AS THE ONLY TEAM DOCTOR ON EXPEDITIONS TO MOUNT EVEREST, the Amazon rain forest and many inhospitable environments in between, Kenneth Kamler, 58, has used all manner of technology, from the primitive (employing the pincers of soldier ants, gathered from the jungle floor, to suture wounds) to the futuristic (helping develop robotic surgery in NASA’s underwater astronaut-training capsule). Here he discusses the promise and problems of advanced medical technology in places as far-flung as Bhutan and Mars—and questions of survival that no technology can ever address.

Q: Recently mountaineers on Everest drew fire for leaving a climber for dead. Is there a point at which it is acceptable, or even necessary, to leave someone behind?
A: Only when there’s significant risk to your own life. But I don’t think the climbers on Everest were in that situation. I’ve been at that height and higher and can’t imagine ever thinking that the summit’s more important than a dying person. It doesn’t fit with anything I believe about mountaineering.

Q: You wrote a book called Surviving the Extremes: A Doctor’s Journey to the Limits of Human Endurance. Do people who live their entire lives in extreme environments have different expectations of medical science than we do?
A: They don’t expect nearly as much. They’re accepting of injury and illness: If they fail to produce, they become a burden on their family and their village. I knew a Sherpa who worked for two years with a dislocated ankle. He had to—otherwise his family would have starved.

Q: In everyday life, you’re a microsurgeon, director of the Hand Treatment Center in New Hyde Park, N.Y. How does treating people in extreme environments differ from the way you practice at home?
A: In New York I repair nerves and blood vessels under a microscope. It’s quality-of-life work; I don’t treat life-threatening situations. In the field, I’m at the other extreme. I’m working without help, under primitive conditions, trying to save lives.

Q: Telemedicine, in which doctors treat patients at a distance by directing other doctors on the scene with verbal and visual online communication, has made it possible to treat people in extreme environments. What experiences have you had with this technology?
A: I’ve used telemedicine in the Himalayan kingdom of Bhutan, where doctors in remote villages have posted patient photos and X-rays on the Internet, and we’ve advised them on treating problems ranging from rashes to radius fractures.

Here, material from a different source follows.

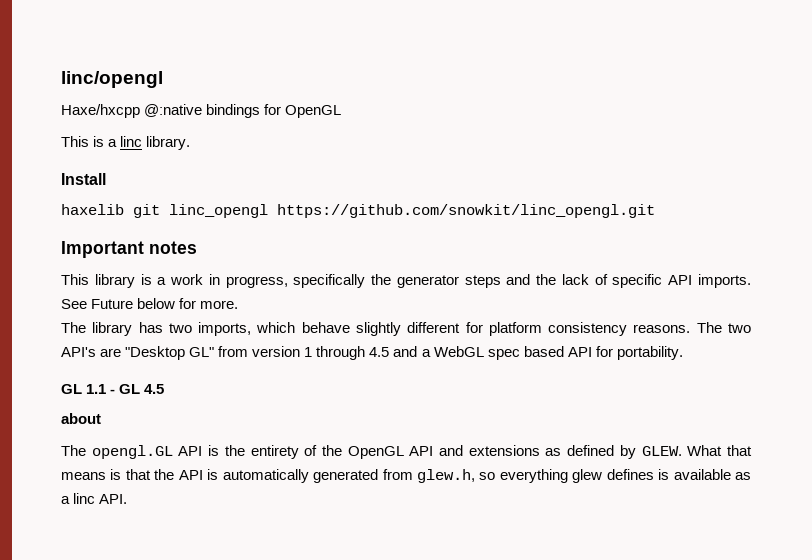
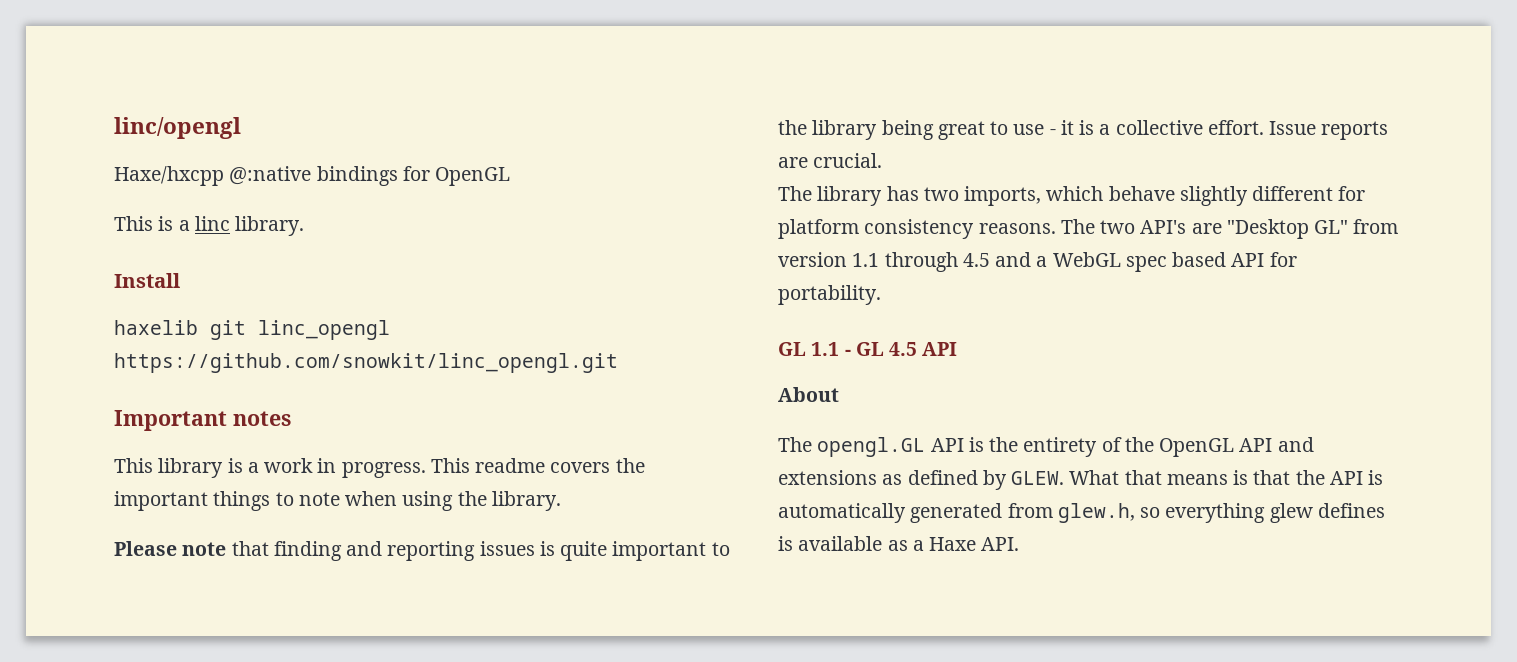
[225,274,751,288] [61,298,239,309] progress, specifically the generator steps and the lack of specific API imports. See Future below for more. -> [341,458,645,478] [114,491,561,511] [114,541,730,561] [778,120,1389,140] [778,153,883,168] progress. This readme covers the important things to note when using the library. // Please note that finding and reporting issues is quite important to the library being great to use - it is a collective effort. Issue reports are crucial.
[304,347,313,357] 1 -> [852,253,880,267] 1.1
[61,413,101,424] // about -> [922,342,958,356] [778,387,839,402] API // About
[73,493,96,504] linc -> [929,537,977,551] Haxe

Q: What are the biggest obstacles to treating an astronaut injured on the moon—or Mars?
A: The time delay—the time it takes to transmit across vast distances. It’s not a huge issue with telemedicine, but for remote surgery it’s hard to see how the problem can be overcome. A surgeon, working remotely, can tie a suture with a two-second delay. With a three-second delay, hand-eye coordination is no longer possible; because neural circuits work on immediate feedback, it would be like trying to drive a car by looking out the back window. The time delay on the moon is 2.5 seconds. On Mars it’s 20 to 40 minutes.

Q: How does NASA envision solving that problem?
A: Surgery would have to be pre-programmed, as in a player piano. Magnetic resonance images would be radioed back to Earth and analyzed. Then doctors would figure out the operation needed, program it into a computer and send the information to a robotic surgeon on Mars. That’s the only way it could be done—unless you can speed up the speed of light!

Q: Progress is being made on robotic hands that can “feel” texture. Why are such devices desirable?
A: Because there’s more to surgery than just looking. It’s important to be able to feel tissue planes, scar tissue and organs; sometimes you have to palpate an organ to know a tumor is there. Even when tying a knot, you need to feel the tension to know it’s right.

Q: Would it be feasible today for a specialist in New York to perform robotic microsurgery on injured children in, say, Sri Lanka or Darfur?
A: It’s virtually impossible because the local people don’t have the expertise to set up the equipment and keep it going. If something breaks, you have to wait months to get it fixed. Even telemedicine poses problems: Because bandwidth is limited, the quality of images sent back and forth is poor.

Q: What’s the single most important thing you’ve learned from practicing medicine in extreme locations?
A: Each time I return to the West, I come back with a greater appreciation of what the mind can do and how an optimistic outlook can affect healing. You need to have a larger purpose to survive in extreme environments. That’s what gives people in those places such incredible energy.